The government is also making strides to bring women into the transport ecosystem itself. Under SERP Mahila Shakti, 152 buses are already operated by women’s groups, with another 448 soon to be added under Mahila Samakhya forming a 600-bus network directly managed by women’s collectives. As the EV fleet scales up, new opportunities are emerging in charging station operations, dispatch and control-room work, cleaning, logistics and depot-based support roles, sectors that traditionally saw low female participation but now stand to generate several thousand indirect and semi-formal employment opportunities for women. In the broader economy, improved mobility is expected to enable lakhs of women to pursue stable employment in the care sector, domestic work, retail, services and small-scale entrepreneurship.

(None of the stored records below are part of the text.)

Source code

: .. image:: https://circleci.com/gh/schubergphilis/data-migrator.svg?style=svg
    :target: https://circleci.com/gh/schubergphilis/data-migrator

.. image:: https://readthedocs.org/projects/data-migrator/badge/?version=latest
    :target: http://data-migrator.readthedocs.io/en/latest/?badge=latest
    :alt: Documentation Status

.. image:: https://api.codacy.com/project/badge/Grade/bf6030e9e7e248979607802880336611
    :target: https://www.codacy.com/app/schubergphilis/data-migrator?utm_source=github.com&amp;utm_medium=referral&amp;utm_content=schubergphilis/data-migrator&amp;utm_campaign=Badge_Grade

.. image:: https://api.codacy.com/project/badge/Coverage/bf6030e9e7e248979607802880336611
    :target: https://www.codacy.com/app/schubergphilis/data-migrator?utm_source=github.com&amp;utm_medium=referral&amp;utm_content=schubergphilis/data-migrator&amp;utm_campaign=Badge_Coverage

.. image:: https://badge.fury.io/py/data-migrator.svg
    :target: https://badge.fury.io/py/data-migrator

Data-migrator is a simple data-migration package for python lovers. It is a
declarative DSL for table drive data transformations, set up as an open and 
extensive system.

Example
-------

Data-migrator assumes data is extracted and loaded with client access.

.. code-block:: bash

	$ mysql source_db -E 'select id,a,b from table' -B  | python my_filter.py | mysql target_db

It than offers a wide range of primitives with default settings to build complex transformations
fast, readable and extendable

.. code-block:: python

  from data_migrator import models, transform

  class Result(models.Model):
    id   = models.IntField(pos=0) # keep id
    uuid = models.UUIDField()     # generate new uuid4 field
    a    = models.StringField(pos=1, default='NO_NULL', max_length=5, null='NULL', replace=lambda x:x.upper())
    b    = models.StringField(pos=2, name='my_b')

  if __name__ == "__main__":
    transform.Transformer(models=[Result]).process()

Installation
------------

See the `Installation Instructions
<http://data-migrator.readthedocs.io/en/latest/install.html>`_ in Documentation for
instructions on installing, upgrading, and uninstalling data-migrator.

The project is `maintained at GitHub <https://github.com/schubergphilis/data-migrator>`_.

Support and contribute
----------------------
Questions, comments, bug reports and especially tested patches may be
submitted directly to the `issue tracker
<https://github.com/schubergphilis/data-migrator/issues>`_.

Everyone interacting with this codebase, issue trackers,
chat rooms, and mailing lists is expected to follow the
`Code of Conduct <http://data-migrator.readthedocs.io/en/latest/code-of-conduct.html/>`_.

While the government has been transparent about the number of buses added to the fleet, public procurement details such as the exact number of buses ordered versus the number delivered are still not fully available. A more structured disclosure framework, including periodic fleet dashboards, delivery status updates and details of EV tender models, would greatly enhance transparency and public confidence as the state advances towards its bold mobility targets.
Altogether, Telangana’s evolving transport landscape represents much more than infrastructure growth; it reflects a deeper social transformation centred on women’s empowerment, economic mobility and urban inclusivity. The buses rolling out today from the 65 new EVs at Ranigunj to the hundreds of new colony routes across Hyderabad are not merely vehicles but instruments of opportunity. If Telangana maintains its current trajectory, its transport system will become a national model for integrating sustainability, gender equity and economic growth. In the process, it will carry not just passengers, but hopes, aspirations and pathways to a more inclusive future for millions.